Unlike competing ink-jet printer technology, the liquid is directly written rather than ejected toward the surface as droplets. SonoPlot’s device can, without touching the surface, precisely lay down a point or line of fluid.

The major market is the electronic industry, Larson says. “We’re being used for rapid prototyping, for research and development, and some small-scale production.”

The lines, just 30 thousandths of a millimeter wide (roughly the width of a human hair) are somewhat broader than the “wires” found on computer chips, but the equipment can be used for developing such items as radio frequency ID antennas and liquid crystal displays. Controlling the output is almost as simple as drawing lines on a computer screen.

Advanced materials for lithium-ion batteries are the focus at Silatronix, Inc., a Madison startup that emerged from the chemistry-department labs of Robert Hamers and Robert West. Lithium-ion batteries carry the highest energy density, and are ubiquitous in advanced equipment like laptops, but performance degrades at high temperature, says CEO Mark Zager.

Using grants from the National Science Foundation and the federal Small Business Innovation Research program, Silatronix has developed stable, heat-resistant recipes for the electrolyte, which conducts lithium ions, Zager says.

“We provide a very complex chemical formulation that is specific to each customer,” he says.

Silatronix has a Navy contract to develop an electrolyte that “should become the foundation of our first product,” he adds. “The obvious entry point into the market is for those who face extremely difficult environments, like the military or oil drilling. They don’t have a product that meets their specifications today.”

Rather than compete with battery makers, Silatronix plans to sell them an electrolyte that is more stable and less flammable; the company has eight employees in Madison, including four Ph.D.’s.

Alfalight, a specialty laser company, was founded in 1998, using an aluminum-free, high-power laser technology developed in the labs of electrical and computer engineering professors Luke Mawst and Dan Botez.

The company sells innovative semiconductor lasers to industry and government. Research, engineering and manufacturing occurs in Madison, based in part on technology licensed from the Wisconsin Alumni Research Foundation.

Measurement of fiber-optic communication is the focus at Optametra, a startup based on technology from the lab of Daniel van der Weide, a professor of electrical and computer engineering at UW-Madison, in conjunction with Rob Marsland, a Stanford University lab partner with van der Weide.

“Rob and I recognized a trend in long-haul fiber-optic communication toward adopting a technique common in every other form of telecommunication: local cable, TV, Wi-Fi, cell phones,” says van der Weide.

“This technique of coherent modulation allows a major boost in fiber capacity.
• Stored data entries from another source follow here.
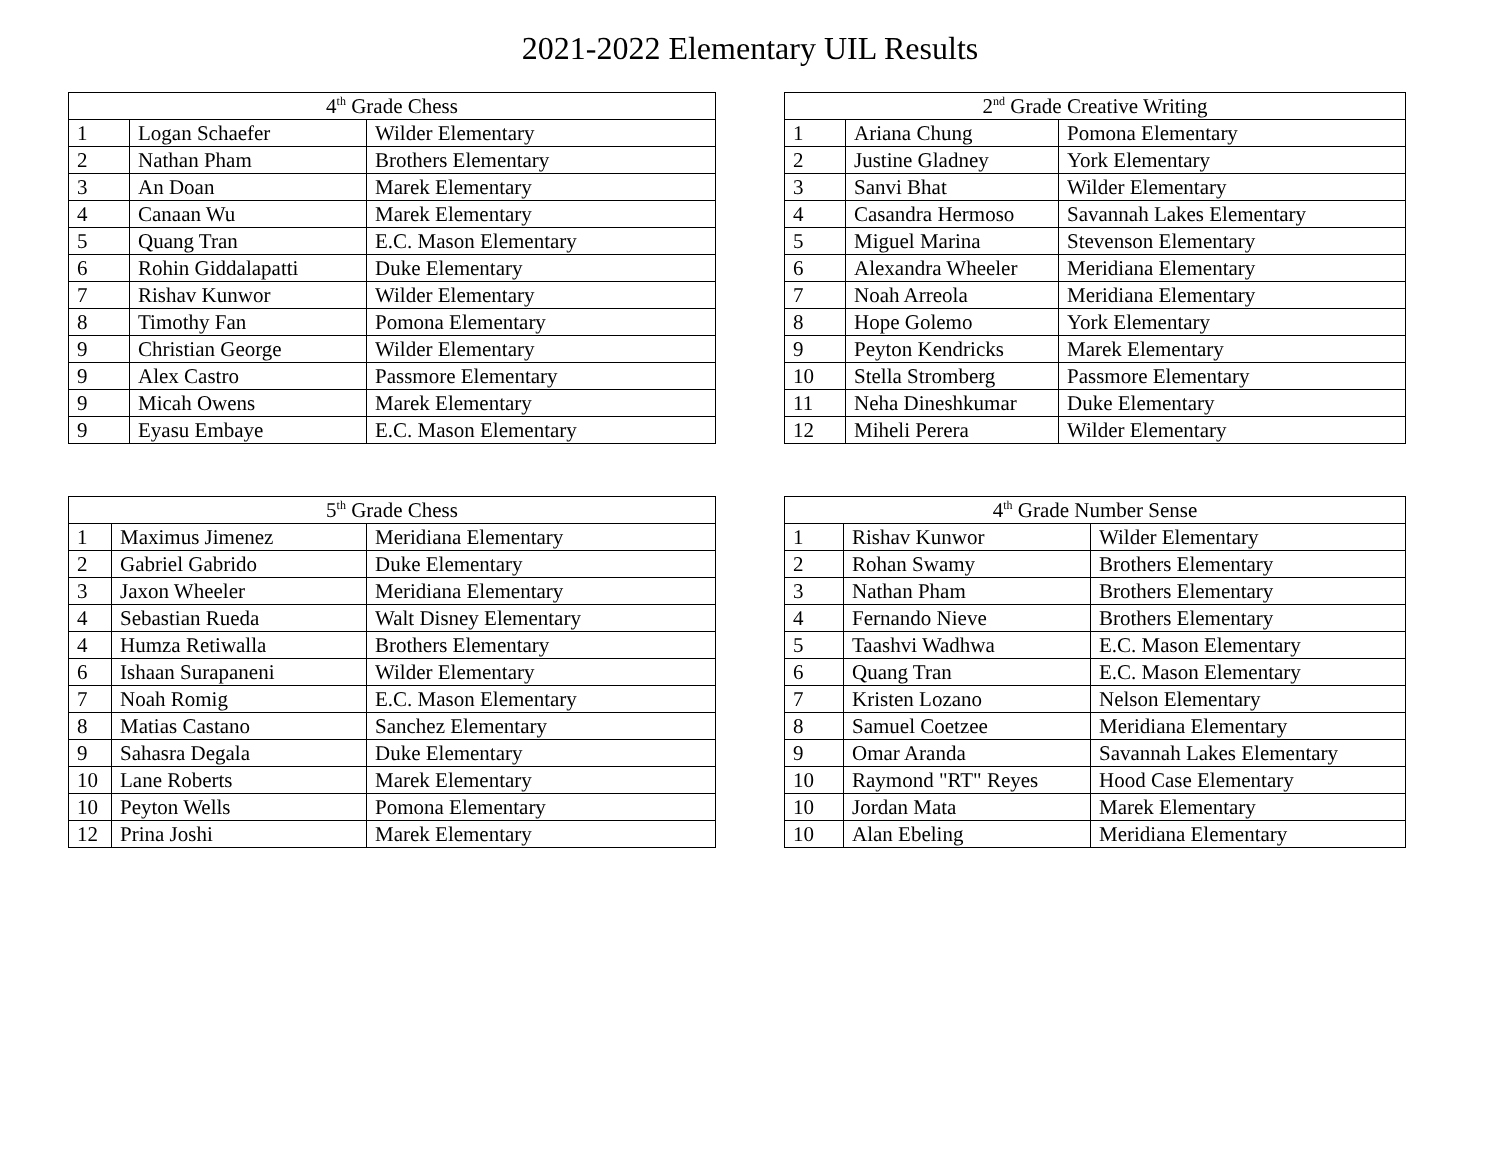2021-2022 Elementary UIL Results
| 4<sup>th</sup> Grade Chess | | |
| --- | --- | --- |
| 1 | Logan Schaefer | Wilder Elementary |
| 2 | Nathan Pham | Brothers Elementary |
| 3 | An Doan | Marek Elementary |
| 4 | Canaan Wu | Marek Elementary |
| 5 | Quang Tran | E.C. Mason Elementary |
| 6 | Rohin Giddalapatti | Duke Elementary |
| 7 | Rishav Kunwor | Wilder Elementary |
| 8 | Timothy Fan | Pomona Elementary |
| 9 | Christian George | Wilder Elementary |
| 9 | Alex Castro | Passmore Elementary |
| 9 | Micah Owens | Marek Elementary |
| 9 | Eyasu Embaye | E.C. Mason Elementary |
| 2<sup>nd</sup> Grade Creative Writing | | |
| --- | --- | --- |
| 1 | Ariana Chung | Pomona Elementary |
| 2 | Justine Gladney | York Elementary |
| 3 | Sanvi Bhat | Wilder Elementary |
| 4 | Casandra Hermoso | Savannah Lakes Elementary |
| 5 | Miguel Marina | Stevenson Elementary |
| 6 | Alexandra Wheeler | Meridiana Elementary |
| 7 | Noah Arreola | Meridiana Elementary |
| 8 | Hope Golemo | York Elementary |
| 9 | Peyton Kendricks | Marek Elementary |
| 10 | Stella Stromberg | Passmore Elementary |
| 11 | Neha Dineshkumar | Duke Elementary |
| 12 | Miheli Perera | Wilder Elementary |
| 5<sup>th</sup> Grade Chess | | |
| --- | --- | --- |
| 1 | Maximus Jimenez | Meridiana Elementary |
| 2 | Gabriel Gabrido | Duke Elementary |
| 3 | Jaxon Wheeler | Meridiana Elementary |
| 4 | Sebastian Rueda | Walt Disney Elementary |
| 4 | Humza Retiwalla | Brothers Elementary |
| 6 | Ishaan Surapaneni | Wilder Elementary |
| 7 | Noah Romig | E.C. Mason Elementary |
| 8 | Matias Castano | Sanchez Elementary |
| 9 | Sahasra Degala | Duke Elementary |
| 10 | Lane Roberts | Marek Elementary |
| 10 | Peyton Wells | Pomona Elementary |
| 12 | Prina Joshi | Marek Elementary |
| 4<sup>th</sup> Grade Number Sense | | |
| --- | --- | --- |
| 1 | Rishav Kunwor | Wilder Elementary |
| 2 | Rohan Swamy | Brothers Elementary |
| 3 | Nathan Pham | Brothers Elementary |
| 4 | Fernando Nieve | Brothers Elementary |
| 5 | Taashvi Wadhwa | E.C. Mason Elementary |
| 6 | Quang Tran | E.C. Mason Elementary |
| 7 | Kristen Lozano | Nelson Elementary |
| 8 | Samuel Coetzee | Meridiana Elementary |
| 9 | Omar Aranda | Savannah Lakes Elementary |
| 10 | Raymond "RT" Reyes | Hood Case Elementary |
| 10 | Jordan Mata | Marek Elementary |
| 10 | Alan Ebeling | Meridiana Elementary |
If you wanted more capacity on a two-lane highway, you could make a double-decker road to carry twice the traffic on the same footprint. Coherent modulation is like that, except the capacity increase is potentially much greater,” he says.

>From a headquarters in the University Research Park, Optametra sells instruments for designing and building equipment for coherent modulation to major telecom suppliers (“the names would be familiar, but I can’t release them,” van der Weide says), university researchers and government agencies.

The firm has seven to 10 part- and full-time employees, including many graduates of UW-Madison, van der Weide says.

“Our primary software developer is practically a Ph.D. physicist, and that’s a great combination: somebody who can write code, but understands physics,” he says.

The benefits from the presence of a major research university are impossible to calculate, van der Weide says.

Providing tools that enable faster communication is a sweet spot in the market, he adds.

“There is an insatiable desire for communication,” van der Weide says. “Your data pipe will never be fat enough. Pulling new fiber is very expensive, so it’s better to make existing fiber more efficient, and coherent modulation allows you to do that.”